Peccato. Hermione, Ron?”
I
due erano rimasti in silenzio dalla fine degli interventi, e ancora più cupi di
prima. Ron disse solo: “Anche noi preferiamo ritirarci.”
“Va
bene, allora, vi farò accompagnare ai cancelli esterni, lì potrete
smaterializzarvi senza problemi.”
“Io
resto” dichiarò Luna “Giacché sono qui, andrò a consultare dei tomi in
biblioteca.”
“Di
notte?” chiese Hermione,
acida.
“Sì,
ci sono dei libri nottambuli che non si fanno leggere se non dopo il tramonto.”
“Mai
sentiti” disse Harry.
“Questo
perché nemmeno tu viaggi abbastanza, Harry. Guarda, stai anche mettendo su
pancia.”
“Vero?”
disse Ginny “Glie lo dico sempre anche io che si è
impigrito, ma lui niente…”
“Ok,
basta così!” sbuffò Harry. Neville sorrise, e li salutò uno per uno con
abbracci e strette di mano.
Rufus li guidò sino
ai cancelli, sebbene tutti e quattro ricordassero a memoria la strada. Fu una
passeggiata silenziosa e opprimente, Hermione e Ron
erano visibilmente prostrati e desiderosi di stare da soli, e né Ginny né Harry sapevano cosa dire per tirarli su di morale.
Una
volta usciti dai cancelli si scambiarono dei saluti imbarazzati.
“Ci
vediamo a cena da mamma per l’anniversario, sì?” chiese Ginny.
“Certo”
mugugnò Ron.
“Mi
raccomando, statemi bene…”
“Tranquillo,
Harry. Complimenti per il tuo discorso di stasera.”
“Ma
dai, basta parlare di…”
“No,
no.

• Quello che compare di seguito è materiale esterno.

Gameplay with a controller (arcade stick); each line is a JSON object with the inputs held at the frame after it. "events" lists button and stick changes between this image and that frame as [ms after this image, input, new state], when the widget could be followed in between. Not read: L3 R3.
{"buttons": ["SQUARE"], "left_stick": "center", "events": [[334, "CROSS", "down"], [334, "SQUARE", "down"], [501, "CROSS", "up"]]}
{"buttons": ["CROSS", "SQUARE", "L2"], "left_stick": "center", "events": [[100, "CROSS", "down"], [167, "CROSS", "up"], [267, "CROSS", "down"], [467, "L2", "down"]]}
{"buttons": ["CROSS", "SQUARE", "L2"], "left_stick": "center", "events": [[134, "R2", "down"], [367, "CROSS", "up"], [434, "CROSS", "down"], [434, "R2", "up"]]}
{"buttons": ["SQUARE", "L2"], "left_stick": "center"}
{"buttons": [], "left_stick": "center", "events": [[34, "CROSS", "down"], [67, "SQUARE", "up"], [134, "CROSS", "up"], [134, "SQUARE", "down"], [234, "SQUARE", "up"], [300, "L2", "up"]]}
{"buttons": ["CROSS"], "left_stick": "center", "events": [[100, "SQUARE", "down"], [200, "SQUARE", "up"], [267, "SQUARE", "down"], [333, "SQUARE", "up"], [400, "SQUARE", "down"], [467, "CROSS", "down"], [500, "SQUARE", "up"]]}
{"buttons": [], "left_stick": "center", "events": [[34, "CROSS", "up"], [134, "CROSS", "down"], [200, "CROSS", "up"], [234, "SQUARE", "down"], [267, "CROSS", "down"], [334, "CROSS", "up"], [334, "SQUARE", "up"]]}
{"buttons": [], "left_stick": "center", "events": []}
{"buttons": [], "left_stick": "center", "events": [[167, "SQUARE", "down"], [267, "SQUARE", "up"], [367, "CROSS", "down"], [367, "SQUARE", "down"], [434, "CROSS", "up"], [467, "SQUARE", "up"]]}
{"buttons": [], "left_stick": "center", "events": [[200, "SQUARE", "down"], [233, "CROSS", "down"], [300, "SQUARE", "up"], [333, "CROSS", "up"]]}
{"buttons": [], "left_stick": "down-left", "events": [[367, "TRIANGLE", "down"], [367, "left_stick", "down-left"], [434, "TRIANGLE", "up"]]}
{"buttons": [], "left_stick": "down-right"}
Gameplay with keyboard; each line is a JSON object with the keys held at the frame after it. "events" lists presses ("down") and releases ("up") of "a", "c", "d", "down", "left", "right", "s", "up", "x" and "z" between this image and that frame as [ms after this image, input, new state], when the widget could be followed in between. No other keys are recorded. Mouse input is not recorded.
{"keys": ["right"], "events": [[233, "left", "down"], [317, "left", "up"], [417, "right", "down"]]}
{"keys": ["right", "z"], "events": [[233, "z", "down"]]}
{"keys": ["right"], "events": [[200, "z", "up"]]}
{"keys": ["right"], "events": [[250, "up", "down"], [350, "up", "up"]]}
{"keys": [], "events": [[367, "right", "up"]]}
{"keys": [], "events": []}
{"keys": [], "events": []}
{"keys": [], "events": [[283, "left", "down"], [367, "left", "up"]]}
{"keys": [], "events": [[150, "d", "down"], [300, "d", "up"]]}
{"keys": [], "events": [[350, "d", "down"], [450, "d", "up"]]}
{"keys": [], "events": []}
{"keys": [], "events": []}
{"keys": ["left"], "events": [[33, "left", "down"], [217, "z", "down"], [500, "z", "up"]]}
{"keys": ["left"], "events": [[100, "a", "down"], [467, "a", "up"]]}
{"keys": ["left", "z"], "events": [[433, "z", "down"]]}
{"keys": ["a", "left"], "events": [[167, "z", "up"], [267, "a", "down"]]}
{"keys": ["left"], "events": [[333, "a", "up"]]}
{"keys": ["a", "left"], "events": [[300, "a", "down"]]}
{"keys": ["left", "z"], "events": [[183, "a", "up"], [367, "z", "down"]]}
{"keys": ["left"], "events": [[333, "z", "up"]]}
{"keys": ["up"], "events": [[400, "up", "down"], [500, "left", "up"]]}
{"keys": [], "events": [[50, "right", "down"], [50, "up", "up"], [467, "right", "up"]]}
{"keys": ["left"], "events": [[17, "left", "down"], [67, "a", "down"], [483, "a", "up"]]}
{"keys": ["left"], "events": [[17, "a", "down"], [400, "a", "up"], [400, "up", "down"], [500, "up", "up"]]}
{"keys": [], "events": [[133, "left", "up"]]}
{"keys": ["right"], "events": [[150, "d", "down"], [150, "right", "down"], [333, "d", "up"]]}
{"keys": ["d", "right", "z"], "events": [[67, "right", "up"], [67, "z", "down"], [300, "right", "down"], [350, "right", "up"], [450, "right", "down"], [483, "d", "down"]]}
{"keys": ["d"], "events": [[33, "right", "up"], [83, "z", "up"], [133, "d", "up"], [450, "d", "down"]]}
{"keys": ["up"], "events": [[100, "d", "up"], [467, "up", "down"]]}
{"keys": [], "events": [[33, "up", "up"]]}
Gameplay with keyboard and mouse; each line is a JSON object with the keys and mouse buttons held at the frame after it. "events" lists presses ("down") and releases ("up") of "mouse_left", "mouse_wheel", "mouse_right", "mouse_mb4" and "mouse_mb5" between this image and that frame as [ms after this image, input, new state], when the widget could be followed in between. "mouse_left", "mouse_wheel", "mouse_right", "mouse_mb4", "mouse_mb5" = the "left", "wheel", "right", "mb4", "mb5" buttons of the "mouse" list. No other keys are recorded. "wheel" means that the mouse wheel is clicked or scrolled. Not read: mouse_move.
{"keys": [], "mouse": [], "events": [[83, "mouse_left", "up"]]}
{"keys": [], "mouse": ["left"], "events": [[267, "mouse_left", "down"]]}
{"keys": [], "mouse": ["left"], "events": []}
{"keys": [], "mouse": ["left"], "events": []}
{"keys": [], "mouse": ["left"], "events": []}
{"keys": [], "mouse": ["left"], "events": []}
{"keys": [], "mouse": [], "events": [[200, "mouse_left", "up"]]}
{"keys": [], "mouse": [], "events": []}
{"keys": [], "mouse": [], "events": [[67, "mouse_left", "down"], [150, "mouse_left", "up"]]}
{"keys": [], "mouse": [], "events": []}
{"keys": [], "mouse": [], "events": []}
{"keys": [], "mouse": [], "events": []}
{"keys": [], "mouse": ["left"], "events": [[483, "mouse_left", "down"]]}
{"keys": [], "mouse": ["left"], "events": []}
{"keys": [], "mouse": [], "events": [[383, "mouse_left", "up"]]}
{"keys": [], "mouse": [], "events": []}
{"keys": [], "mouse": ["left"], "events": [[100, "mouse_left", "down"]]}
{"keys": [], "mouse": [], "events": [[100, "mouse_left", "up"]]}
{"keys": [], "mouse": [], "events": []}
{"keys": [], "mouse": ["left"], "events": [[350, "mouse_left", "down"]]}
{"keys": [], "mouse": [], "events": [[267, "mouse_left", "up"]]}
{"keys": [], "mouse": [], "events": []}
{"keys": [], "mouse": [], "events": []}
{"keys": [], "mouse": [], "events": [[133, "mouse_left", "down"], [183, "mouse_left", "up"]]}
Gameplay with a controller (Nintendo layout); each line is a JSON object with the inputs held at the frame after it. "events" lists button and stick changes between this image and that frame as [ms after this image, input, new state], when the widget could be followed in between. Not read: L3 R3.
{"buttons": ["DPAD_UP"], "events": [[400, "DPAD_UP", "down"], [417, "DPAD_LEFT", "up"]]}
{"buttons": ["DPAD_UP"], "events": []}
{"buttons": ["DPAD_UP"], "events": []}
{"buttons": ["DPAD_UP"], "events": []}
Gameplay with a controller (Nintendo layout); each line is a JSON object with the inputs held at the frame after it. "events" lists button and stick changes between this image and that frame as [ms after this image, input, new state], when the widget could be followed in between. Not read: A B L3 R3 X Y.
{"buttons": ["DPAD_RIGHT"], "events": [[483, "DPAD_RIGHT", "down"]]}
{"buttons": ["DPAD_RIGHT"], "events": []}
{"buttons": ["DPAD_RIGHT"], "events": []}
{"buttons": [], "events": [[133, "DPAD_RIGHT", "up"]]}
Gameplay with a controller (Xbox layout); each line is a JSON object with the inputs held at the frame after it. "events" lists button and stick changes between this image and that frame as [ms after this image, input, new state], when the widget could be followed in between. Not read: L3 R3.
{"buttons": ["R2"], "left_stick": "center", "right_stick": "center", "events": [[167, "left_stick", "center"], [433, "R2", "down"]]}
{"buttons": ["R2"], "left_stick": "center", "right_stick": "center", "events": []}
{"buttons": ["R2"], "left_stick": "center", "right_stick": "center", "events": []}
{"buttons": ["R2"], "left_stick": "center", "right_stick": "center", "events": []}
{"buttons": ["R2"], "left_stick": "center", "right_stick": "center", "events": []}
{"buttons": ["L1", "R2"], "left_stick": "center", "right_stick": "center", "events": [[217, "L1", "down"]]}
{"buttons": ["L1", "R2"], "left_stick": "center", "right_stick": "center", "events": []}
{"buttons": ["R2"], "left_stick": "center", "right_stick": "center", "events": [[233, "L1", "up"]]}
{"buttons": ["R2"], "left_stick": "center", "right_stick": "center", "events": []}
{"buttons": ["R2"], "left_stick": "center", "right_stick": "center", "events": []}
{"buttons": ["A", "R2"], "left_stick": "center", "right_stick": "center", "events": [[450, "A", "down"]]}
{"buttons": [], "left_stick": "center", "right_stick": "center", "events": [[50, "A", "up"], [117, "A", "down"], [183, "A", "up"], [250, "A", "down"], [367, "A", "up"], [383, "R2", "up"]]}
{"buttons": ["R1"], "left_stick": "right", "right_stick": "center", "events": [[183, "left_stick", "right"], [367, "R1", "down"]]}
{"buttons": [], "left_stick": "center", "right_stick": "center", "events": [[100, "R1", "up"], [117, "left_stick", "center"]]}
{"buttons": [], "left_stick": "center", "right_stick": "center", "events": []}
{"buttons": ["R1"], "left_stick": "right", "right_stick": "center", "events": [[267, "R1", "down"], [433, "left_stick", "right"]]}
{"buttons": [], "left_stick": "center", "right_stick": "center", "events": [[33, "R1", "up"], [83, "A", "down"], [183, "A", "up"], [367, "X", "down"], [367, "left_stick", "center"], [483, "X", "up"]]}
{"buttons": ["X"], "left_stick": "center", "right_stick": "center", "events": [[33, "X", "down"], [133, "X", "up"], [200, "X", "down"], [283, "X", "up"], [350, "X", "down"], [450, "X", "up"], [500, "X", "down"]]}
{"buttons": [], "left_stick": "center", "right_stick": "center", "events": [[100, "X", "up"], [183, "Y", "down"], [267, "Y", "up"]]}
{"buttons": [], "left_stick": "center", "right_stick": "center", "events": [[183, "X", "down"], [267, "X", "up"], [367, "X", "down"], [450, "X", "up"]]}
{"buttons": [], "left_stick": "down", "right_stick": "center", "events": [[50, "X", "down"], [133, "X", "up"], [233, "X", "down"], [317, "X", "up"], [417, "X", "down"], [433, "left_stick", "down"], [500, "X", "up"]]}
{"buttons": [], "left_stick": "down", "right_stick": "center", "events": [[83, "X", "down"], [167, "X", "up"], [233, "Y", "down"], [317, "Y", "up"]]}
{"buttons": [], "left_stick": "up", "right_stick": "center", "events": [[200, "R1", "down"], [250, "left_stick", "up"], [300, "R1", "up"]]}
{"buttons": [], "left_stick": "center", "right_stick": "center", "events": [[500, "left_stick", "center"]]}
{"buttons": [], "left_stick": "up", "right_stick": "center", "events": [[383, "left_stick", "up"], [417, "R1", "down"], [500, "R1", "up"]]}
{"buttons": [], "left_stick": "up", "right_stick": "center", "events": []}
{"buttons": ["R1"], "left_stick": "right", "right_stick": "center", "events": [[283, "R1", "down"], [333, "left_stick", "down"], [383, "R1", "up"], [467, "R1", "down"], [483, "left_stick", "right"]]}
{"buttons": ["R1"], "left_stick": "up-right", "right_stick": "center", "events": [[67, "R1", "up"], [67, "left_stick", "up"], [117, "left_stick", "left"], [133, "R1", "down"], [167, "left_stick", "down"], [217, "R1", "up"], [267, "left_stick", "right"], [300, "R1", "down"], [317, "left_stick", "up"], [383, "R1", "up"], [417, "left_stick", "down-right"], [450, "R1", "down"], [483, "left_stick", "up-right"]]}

È stato uno splendido discorso, signor Potter.”
A
quella voce tutti si voltarono di scatto. A parlare era stata una giovane
donna, apparsa silenziosamente a pochi passi da loro. Aveva lunghi capelli
rossi.
“Rose!”
esclamò Hermione con voce strozzata.
“Ciao,
mamma” disse la nuova arrivata con tono indifferente.
Harry
la guardò con stupore e curiosità: non la vedeva da quando era poco più di una
bambini, e non l’avrebbe riconosciuta. Colore dei capelli a parte, non sembrava
avere nulla né dei Weasley né di Hermione,
i lineamenti del volto erano magri e duri, le labbra sottili, e in quel momento
piegate in un sorriso ambiguo.
“Devo
farle i complimenti, signor Potter” disse Rose “Con il suo intervento di oggi
ha vanificato parecchi risultati raggiunti sinora dal movimento. Dovremo
lavorare parecchio per recuperare.”
“Come
fai a sapere del mio discorso?”
“Diciamo
che i miei sostenitori più fidati mi aggiornano in tempo reale su ciò che
avviene dentro Hogwarts.”
“Ma
pensa. E sei venuta qui solo per riconoscere la sconfitta?” chiese Ginny, sarcastica.
“Nessuna
sconfitta, zia carissima. Solo un rallentamento, ma qui non sono io che sto
facendo una battaglia contro i purosangue, siete voi che state combattendo
contro l’inevitabile.”
“Che
intendi dire?”
“Intendo
che la fine dei purosangue è scritta nella storia. Noi acceleriamo il processo,
ma quello andrebbe avanti a prescindere. Voi invece volete fermarlo, ma ci sono
cose che nemmeno i maghi più potenti possono fare.”
“Sì,
e far diventare intelligenti gli stupidi è la prima della lista.”
“Le
battute non cambieranno la realtà, zia.”
“E
allora perché sei venuta qui, Rose?” chiese Harry, spazientito.
“Bravo,
signor Potter, arriviamo al punto.”
“E
basta con questo signor Potter, sono tuo zio!”
“Non
sono degna di cotanta parentela. Lei può essere un simbolo per la lotta sangue
sporco, signor Potter. Perché vuole
stare dalla parte sbagliata della storia? Il suo passato merita di meglio.”
“Mi
chiedo se tu abbia davvero ascoltato il mio discorso…”
“E
io mi chiede se davvero lei crede che basti la rabbia adolescenziale a spiegare
tutto. La rabbia adolescenziale, ah! Un concetto babbano,
vede? Anche lei sa che quella è la nostra cultura, non quella dei purosangue.
Ma non mi illudo di convincerla stasera. Mi basta che si chieda ‘e se avessi
torto?’ Non può non farlo. Lo ha detto lei stesso che è bene porsi dubbi, farsi
domande, no? Nel suo splendido discorso.”
Pronunciate
quelle parole, Rose si smaterializzò.
“No,
aspetta!” gridò Hermione correndo verso di lei.
Scivolò sull’erba umida e cadde in ginocchio di fronte al punte dove sino a un
attimo prima c’era la figlia, e ora più nulla. Iniziò a piangere.
Senza
dire nulla, Ron si chinò vicino a Hermione, e la
abbracciò, accarezzandole le spalle scosse dai singhiozzi con mani anch’esse
tremanti. Ginny strinse forte il braccio di Harry.
Rimasero così per un po’, nel silenzio della notte rotto solo dalle lacrime.